Produktionsüberwachung beginnt bereits dort, wo Maschinendaten ausgelesen werden und für Einblicke, Analysen und Optimierungen der Produktion genutzt werden. Das beginnt heute schon meist direkt an der Anlage, wenn diese über eine HMI oder andere Analysetools verfügt. Diese Art der Produktionsüberwachung wird insbesondere wichtig, wenn die Anbindung an MES-Systeme noch nicht erfolgt ist.

Welche Systeme zur Produktionsüberwachung werden genutzt?

Die häufigsten heute vertretenen Systeme zur Produktionsüberwachung sind SCADA-Systeme, DCS-Systeme und PLC-Systeme. SCADA und DCS-Systeme sind zwei sehr ähnliche Prozessleitsysteme und wurden früher häufig in der industriellen Automation eingesetzt. Sie unterscheiden sich zwar in ihrem Aufbau, ermöglichen aber beide die Überwachung und Steuerung von Werkshallen (“Leitstände”) bis zu ganzen Werken. Sie sind meistens jedoch fest verkabelt mit den Anlagen und dadurch wenig erweiterbar und integrierbar.

Oft wird heute Produktionsüberwachung bereits in höher gelegene Systeme wie MES integriert. Dafür muss allerdings die Anbindung der Maschinendaten an diese Systeme gewährleistet sein. Durch Cloud und vernetzte Produktion entstehen auch immer mehr spezialisierte Anwendungen, die die Produktionsüberwachung ermöglichen und die Integration der Maschinendaten in andere Programme ermöglichen.

Was ist der Unterschied zwischen Produktionsüberwachung und MDE?

Systeme zur Produktionsüberwachung wie DCS und SCADA erfassen meistens selbst keine Maschinendaten, sondern nutzen PLCs (und andere Hardware), um Daten aus den Maschinen auszulesen und die Produktion zu steuern.

MDE-Systeme wie PLCs (Programmable Logic Controller), oder zu deutsch SPS (Speicherprogrammierbare Steuerung), sind direkt an Maschinen angebrachte Geräte zur Steuerung und Regelung der Prozesse über Sensoren und Aktoren. Sie erfassen die Maschinendaten für die Regelung der Anlagen und können diese über Schnittstellen weitergeben.

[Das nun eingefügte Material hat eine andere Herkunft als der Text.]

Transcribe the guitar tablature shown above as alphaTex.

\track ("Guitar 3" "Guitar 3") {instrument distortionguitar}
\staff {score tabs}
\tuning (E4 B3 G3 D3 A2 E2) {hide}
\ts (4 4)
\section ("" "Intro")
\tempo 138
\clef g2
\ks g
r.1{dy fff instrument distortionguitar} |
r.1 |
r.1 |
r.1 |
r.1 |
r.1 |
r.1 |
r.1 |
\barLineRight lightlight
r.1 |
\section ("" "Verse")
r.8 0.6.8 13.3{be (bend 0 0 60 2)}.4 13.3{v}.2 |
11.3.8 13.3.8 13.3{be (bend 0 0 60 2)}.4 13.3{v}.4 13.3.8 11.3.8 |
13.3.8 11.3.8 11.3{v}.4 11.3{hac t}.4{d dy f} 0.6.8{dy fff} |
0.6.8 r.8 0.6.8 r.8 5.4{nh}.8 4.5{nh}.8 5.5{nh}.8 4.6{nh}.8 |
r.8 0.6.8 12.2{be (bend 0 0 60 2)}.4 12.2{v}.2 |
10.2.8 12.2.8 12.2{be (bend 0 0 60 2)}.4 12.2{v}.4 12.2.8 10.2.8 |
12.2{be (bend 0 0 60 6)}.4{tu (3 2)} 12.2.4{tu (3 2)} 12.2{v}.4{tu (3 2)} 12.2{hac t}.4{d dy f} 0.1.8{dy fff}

Was ist der Unterschied zwischen Betriebsdaten und Maschinendaten?

Betriebsdaten umfassen alle Daten, die im Zusammenhang mit dem Betrieb einer Anlage erfasst werden. Dazu gehören zum Beispiel Produktionsdaten, Qualitätsdaten, Wartungs- und Instandhaltungsdaten und weitere anlagenübergreifende und betrieblich wichtige Daten wie z.B. KPIs.

Maschinendaten hingegen beziehen sich ausschließlich auf die Daten, die im Zusammenhang mit der jeweiligen Maschine erfasst werden und meist direkt zur Steuerung und Regelung genutzt werden. Dazu gehören zum Beispiel Fertigungsmengen, technische Daten wie Geschwindigkeiten und Temperaturen, An-Aus-Zustände und Energieverbräuche.

Was ist der Unterschied zwischen BDE (Betriebsdatenerfassung) und MDE (Maschinendatenerfassung)?

BDE (Betriebsdatenerfassung) ist die Erfassung von Daten, die für die Planung, Steuerung und Überwachung eines Betriebsprozesses relevant sind. MDE (Maschinendatenerfassung) ist die Erfassung von Daten, die für die Analyse und Optimierung der Produktion relevant sind.

Wie können Betriebsdaten und Maschinendaten zusammengeführt werden?

Eine Möglichkeit, Betriebsdaten und Maschinendaten zusammenzuführen, ist die Verknüpfung der Daten in einer gemeinsamen Datenbank bzw. in einem Tool.

Dabei werden die Daten der einzelnen Maschinen mit den entsprechenden Betriebsdaten verknüpft. So kann beispielsweise die Produktionsdaten einer bestimmten Maschine mit den Qualitätsdaten derselben Maschine in Verbindung gebracht werden, um Rückschlüsse über mögliche Optimierungen zu ziehen.

Welche Vorteile bietet die Zusammenführung von Betriebsdaten und Maschinendaten?

Durch die Zusammenführung von Betriebsdaten und Maschinendaten können verschiedene Prozesse optimiert werden. So können beispielsweise Produktionsprobleme schneller erkannt und behoben werden. Darüber hinaus können auch die Instandhaltungs- und Wartungsprozesse optimiert werden.